The percentile debate is centered on how the researchers who first looked at the GPT-4’s bar exam performance calculated its score percentile—wrote Eric Martinez in a new paper titled, “Re-Evaluating GPT-4’s Bar Exam Performance.”
GPT-4’s Uniform Bar Exam score of 297 would have landed the program in the 90th percentile among those who took Illinois’ February 2019 bar exam—the benchmark cited by the original researchers.
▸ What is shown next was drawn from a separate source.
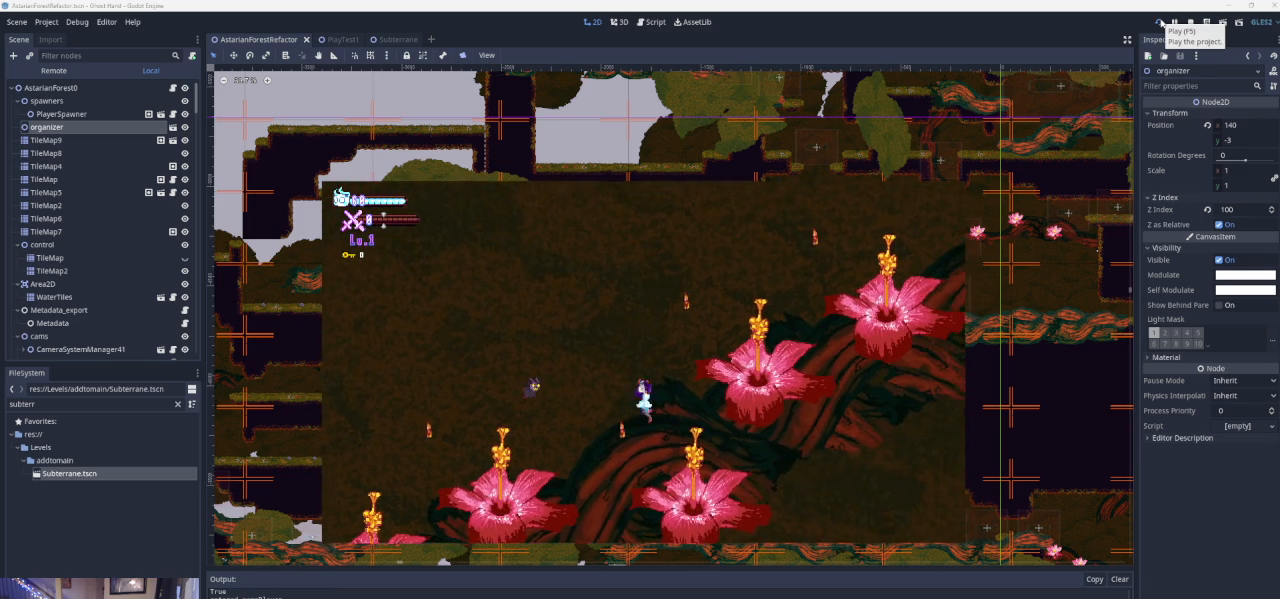
{"buttons": [], "left_stick": "left", "events": [[33, "CROSS", "up"], [267, "left_stick", "center"], [467, "left_stick", "left"]]}
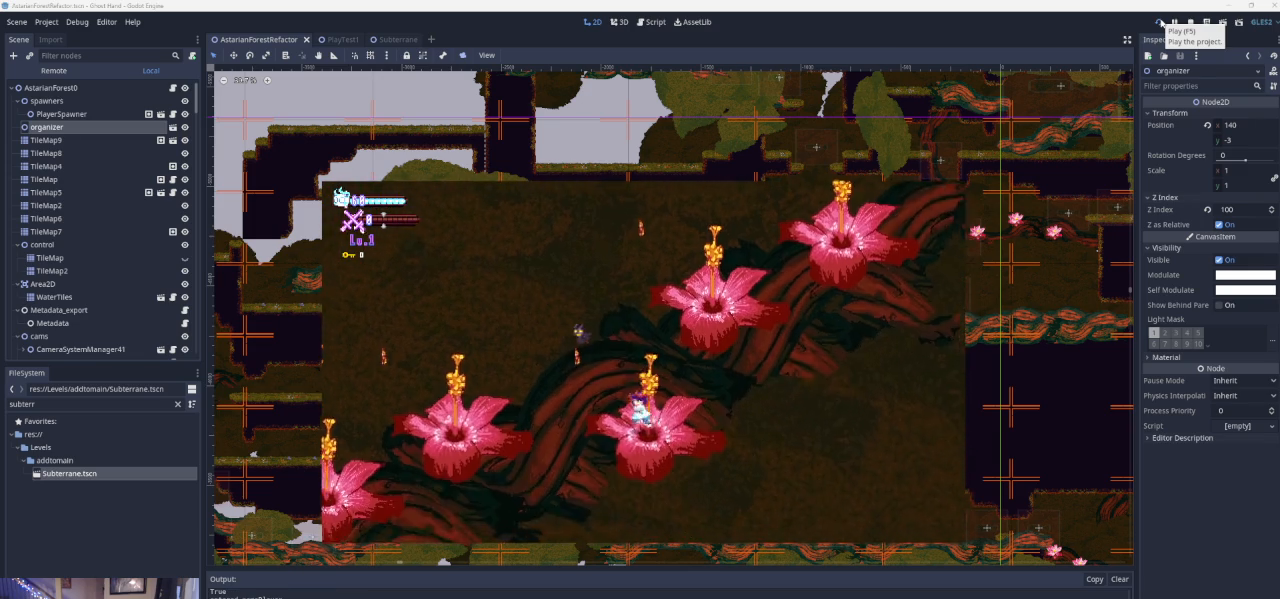
{"buttons": ["CROSS"], "left_stick": "right", "events": [[33, "CROSS", "down"], [300, "left_stick", "center"], [333, "CROSS", "up"], [400, "CROSS", "down"], [400, "left_stick", "right"]]}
But Illinois’ July bar exam would have yielded a more accurate comparison because the February exam typically draws a larger percentage of those retaking the exam after failing and who have lower scores, Martinez wrote.
Measured against a recent July exam in Illinois, GPT-4 would have scored in the 68th percentile, he concluded.
“The fact that GPT-4’s reported ‘90th percentile’ capabilities were so widely publicized might pose some concerns that lawyers and non-lawyers may use GPT-4 for complex legal tasks for which it is incapable of adequately performing,” Martinez wrote.
Chicago-Kent law professor Daniel Martin Katz and Michigan State law professor Michael James Bommarito, who conducted the original research alongside two others from legal AI company Casetext, said this week that they stand by their conclusions and the 90th percentile finding.
However, Katz and Bommarito said they plan to “correct points of confusion and misunderstanding that have arisen in public discourse” in the upcoming final version of their research paper. The draft version published in March focuses on GPT-4’s overall score, with the percentile conversion only appearing in a footnote.
Open AI did not immediately respond to requests for comment Wednesday.
The differing pass rates on the February and July bar exams can be dramatic. For example, the pass rate on Illinois’ most recent July exam was 68%, compared with 43% for February.
Martinez, Bommarito and Katz all agree that converting GPT-4’s Uniform Bar Exam score into a percentile is complicated by the fact that the National Conference of Bar Examiners, which designs the exam, does not publicly release score distributions, nor do states on a regular or consistent basis.
Katz and Bommarito said that their 90th percentile conclusion is conservative, because they threw out GPT-4’s high essay scores and because they used pre Covid-19 pandemic results for comparison. Anecdotal evidence suggests that law student learning suffered amid the pandemic, they said.